In 1967, what appeared to be the corpse of a bigfoot was displayed in a carnival exhibit. When the "Minnesota Iceman" (as it became known) came to the attention of Ivan T. Sanderson and Bernard Heuvelmans, the two headeds to Minnesota to see the corpse. The body was in a block of ice and kept in a refrigerated coffin. The body was 6 feet tall, covered in dark brown hair, and seemed to have been shot in the eye. Some of the flesh had been exposed where some of the ice had melted, which smelled like it was rotting. Sanderson and Heuvelmans thought it was real, and Heuvelmans proposed the name Homo pongoides.
The story given by Frank Hansen, who had been displaying it, was that Russian seal hunters had found it in a block of ice. A Californian millionaire had then bought it in Hong Kong and rented it to Hansen. Heuvelmans suggested that it might have killed in Vietnam and then taken to the US in a body bag.

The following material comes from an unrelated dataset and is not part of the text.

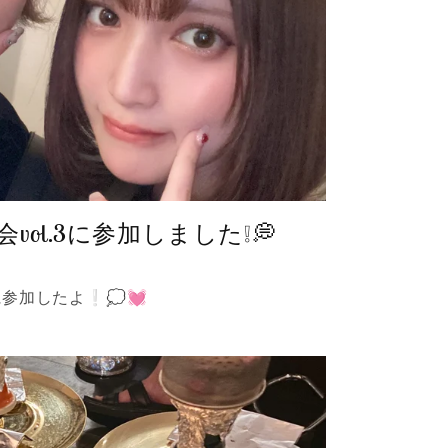
会vol.3に参加しました❕💭
3に参加したよ❕💭💓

The Smithsonian tried to obtain it, but Hansen would not reveal the millionaire's name, and would not let the Smithsonian take it to examine the body. Eventually the Iceman was replaced with a model. Reportedly, Howard Ball had been comissioned by Hansen to make a similar creature before the Iceman was displayed. Hansen said that he never used Ball's model.
It seems likely that the Minnesota Iceman was a fake. If it was real, why wouldn't Hansen or the millionaire allow the Smithsonian to examine it? After all, a Bigfoot corpse would be the one of the biggest scientific finds ever. The dissapearence of the Iceman, and it's replacement with a model also makes the Iceman more circumspect.